## What is asked:
Format the rows from the first one through the row containing "part at (737, 239) size: 38x99 px -> 31x80 px" as a numbered list, omitting blank lines.

-- begin Extracted material --

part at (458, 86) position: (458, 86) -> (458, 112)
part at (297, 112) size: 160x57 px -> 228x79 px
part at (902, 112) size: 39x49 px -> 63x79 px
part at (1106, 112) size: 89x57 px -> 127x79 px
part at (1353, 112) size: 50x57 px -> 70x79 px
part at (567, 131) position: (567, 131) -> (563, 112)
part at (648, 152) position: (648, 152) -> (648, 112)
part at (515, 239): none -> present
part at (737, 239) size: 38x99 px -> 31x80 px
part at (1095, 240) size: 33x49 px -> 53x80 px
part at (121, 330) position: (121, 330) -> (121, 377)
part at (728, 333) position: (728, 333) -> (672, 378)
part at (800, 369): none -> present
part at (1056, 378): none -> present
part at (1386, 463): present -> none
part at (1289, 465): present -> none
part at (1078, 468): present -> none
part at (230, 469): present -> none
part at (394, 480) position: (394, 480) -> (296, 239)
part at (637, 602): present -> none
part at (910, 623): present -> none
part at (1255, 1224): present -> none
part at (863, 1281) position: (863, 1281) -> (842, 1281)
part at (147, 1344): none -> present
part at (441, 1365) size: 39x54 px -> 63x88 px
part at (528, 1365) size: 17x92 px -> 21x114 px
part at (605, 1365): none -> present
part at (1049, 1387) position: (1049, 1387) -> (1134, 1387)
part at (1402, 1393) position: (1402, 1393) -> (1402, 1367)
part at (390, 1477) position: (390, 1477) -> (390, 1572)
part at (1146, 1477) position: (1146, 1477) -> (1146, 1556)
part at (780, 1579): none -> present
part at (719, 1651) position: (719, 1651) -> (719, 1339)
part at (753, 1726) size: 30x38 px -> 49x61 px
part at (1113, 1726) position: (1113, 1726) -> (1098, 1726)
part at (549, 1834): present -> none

-- end Extracted material --

## Written reply:
1. part at (458, 86) position: (458, 86) -> (458, 112)
2. part at (297, 112) size: 160x57 px -> 228x79 px
3. part at (902, 112) size: 39x49 px -> 63x79 px
4. part at (1106, 112) size: 89x57 px -> 127x79 px
5. part at (1353, 112) size: 50x57 px -> 70x79 px
6. part at (567, 131) position: (567, 131) -> (563, 112)
7. part at (648, 152) position: (648, 152) -> (648, 112)
8. part at (515, 239): none -> present
9. part at (737, 239) size: 38x99 px -> 31x80 px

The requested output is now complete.